Şimdi geçmişte tam destek vermekten çekinmediğim aynı insanlar tarafından “Kürt teröristleri” desteklemekle suçlanıyorum. Son olarak haftada üç gün yazı yazdığım Milliyet gazetesindeki işime “ara vermem” söylendi. Bu beklenmedik bir durum değildi -medya patronlarının şirketleri için kaygılandıklarını biliyorum ve Başbakan Erdoğan onlara yazarlarına “çeki düzen vermeleri” için alenen baskı yapıyor.

Başbakanın sözlü saldırısından beri medyada istenmeyen insan oldum: TV programcıları beni programlarına konuk olarak çağırmaya korkuyorlar. Dürüst olmak gerekirse bu bana yıllarca medyada görünür olmanın ardından dinlenmek için fırsat verdi. Ama bugünlerde giderek daha da komikleşmeye başlayan siyaset tartışma oyunundan dışlanmış olmaktan dolayı kendimi rahatlamış hissetsem de ülkemin geleceği için çok kaygılanıyorum.

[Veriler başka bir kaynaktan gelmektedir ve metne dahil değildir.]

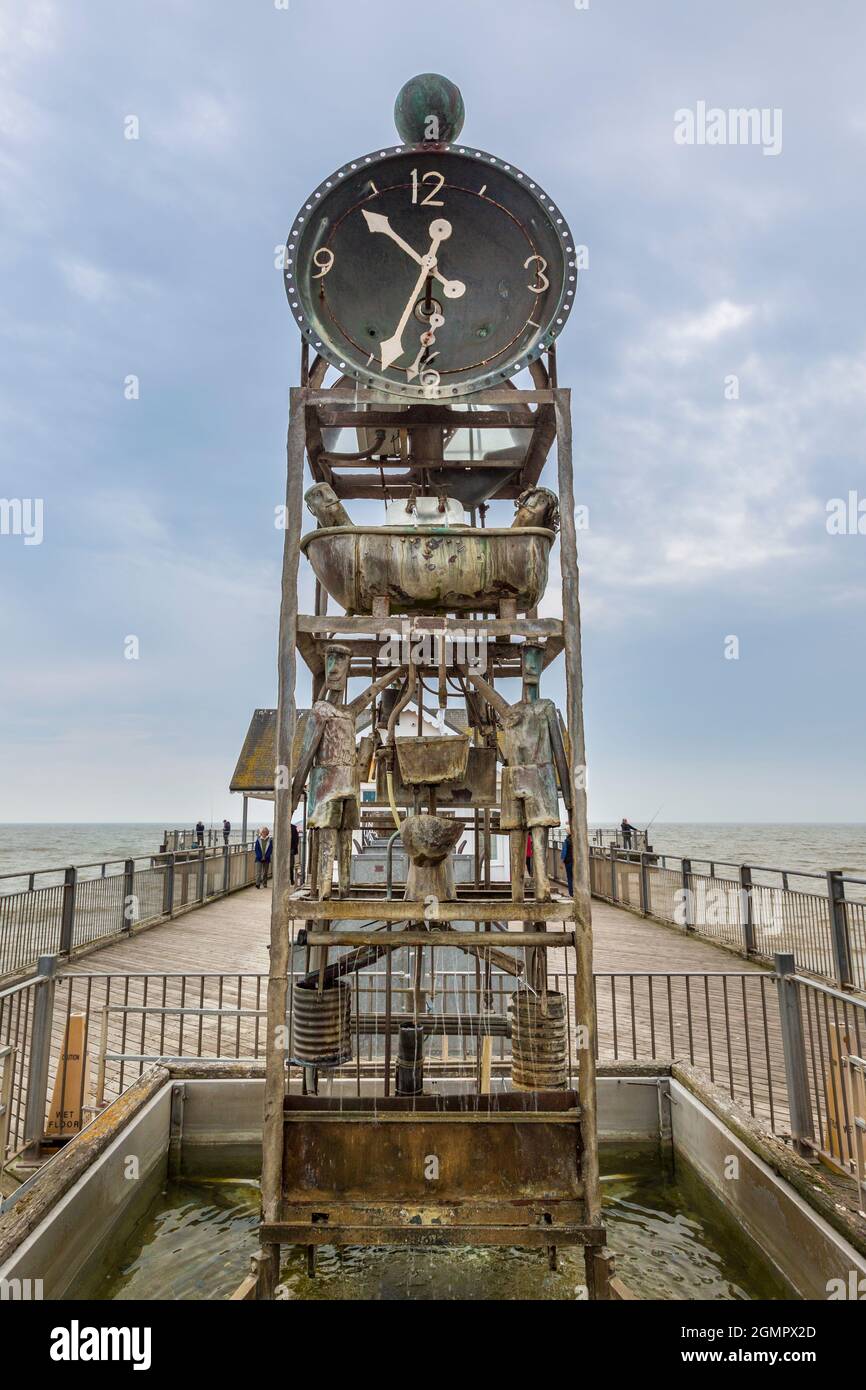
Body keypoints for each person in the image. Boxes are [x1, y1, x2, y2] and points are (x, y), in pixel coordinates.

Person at [561, 830, 574, 896]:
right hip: (575, 861)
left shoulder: (566, 841)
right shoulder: (575, 841)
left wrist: (562, 861)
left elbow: (564, 852)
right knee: (575, 877)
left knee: (569, 877)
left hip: (568, 861)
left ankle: (571, 893)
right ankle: (577, 891)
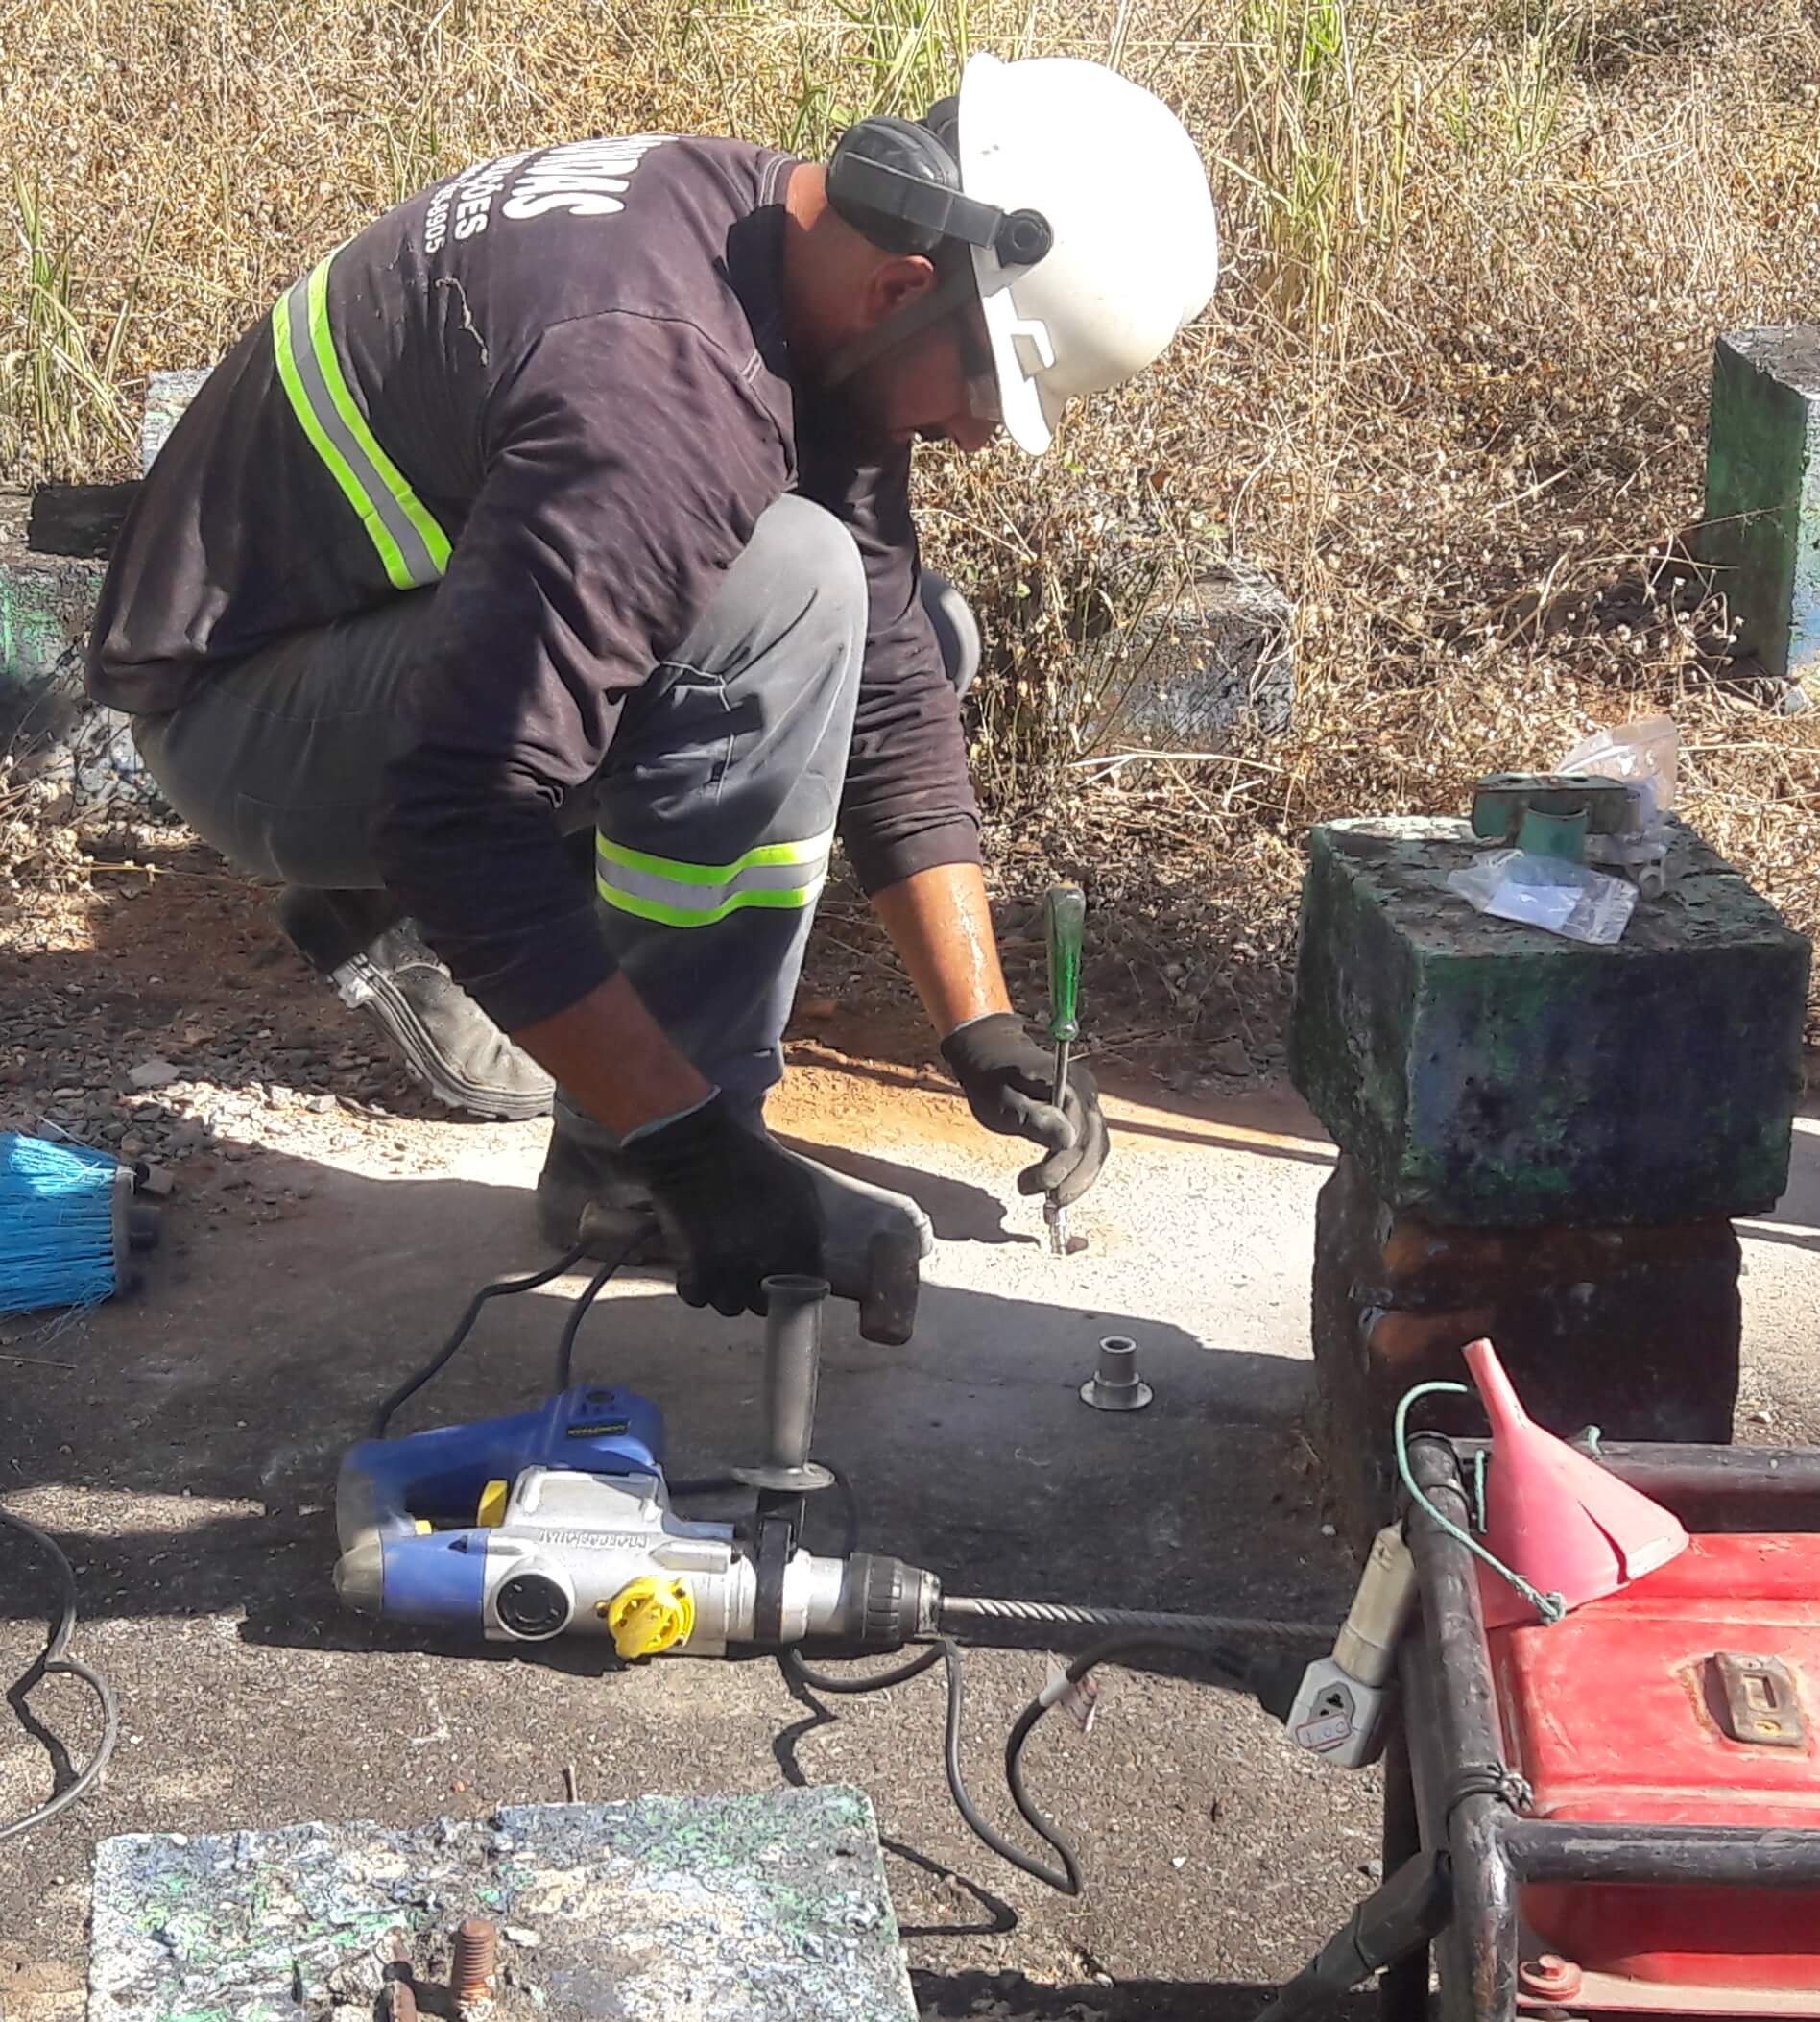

Şahsen kendimi birçok yönden baskı altında hissediyorum: nefret dolu, cinsiyetçi e-postalar alıyorum; seyahat ettiğimde bavulum esrarengiz biçimde didik didik kurcalanıyor; özel telefon konuşmalarım dinleniyor ve içerikleri bazen web sitelerinde ve gazetelerde benim yasadışı Kürt örgütü KCK ile sözde bağlantımın “kanıtları” olarak yayınlanıyor. Şu an bana karşı açılmış olan, sadece bir tane önemsiz bir soruşturma olsa da, her an tutuklanmaktan korkuyorum ve özel hayatıma ve siyasi haklarıma yönelik böylesi ihlaller karşısında çaresiz hissediyorum.

Başıma gelenlerde olumlu bir yan varsa, o da bu sayede giderek yükselen otoriter politikaların baskısını yenmekteki kararlılığımın artmış olması. Ben ne mazoşistim, ne de kahraman, ama bu deneyim değerlerimi ve ideallerimi yeniden keşfetmeme yardımcı oldu. Son derece katı laik bir aileden ve çevreden gelen – ve Müslümanların haklarını savunan- biri olarak, doksanlı yıllarda bir muhaliftim. O zamanlar görüşlerim için ödediğim bedel sosyal dışlanmaydı. Şimdi ise çok iyi bir kariyer ve başka şeyleri kurban etmek zorunda kalarak, siyasi ve etik değerlerin benim için ne kadar kıymetli olduğunu keşfetme şansına sahip oldum. Bu süreç yalnızca özsaygımı arttırmakla kalmadı; beni doğru bir davayı desteklediğimi bilerek şu an çok daha mutlu olduğuma ikna etti. İnanın bana bu bir maceracılık ya da siyasi romantizm değil – ikisi de baskıcı dönemlerin sınavından geçemezdi. Bu bir onur meselesi.

Nuray Mert İstanbul Üniversitesi’nde doçent. Yazar yorumcu olarak tekrar çalışmaya başladı. İngilizce basılan Hürriyet Daily News gazetesinde haftada bir kez köşe yazıyor ve İMC TV‘de haftalık bir siyaset programı olan “Gündem Müzakere’de” yer alıyor.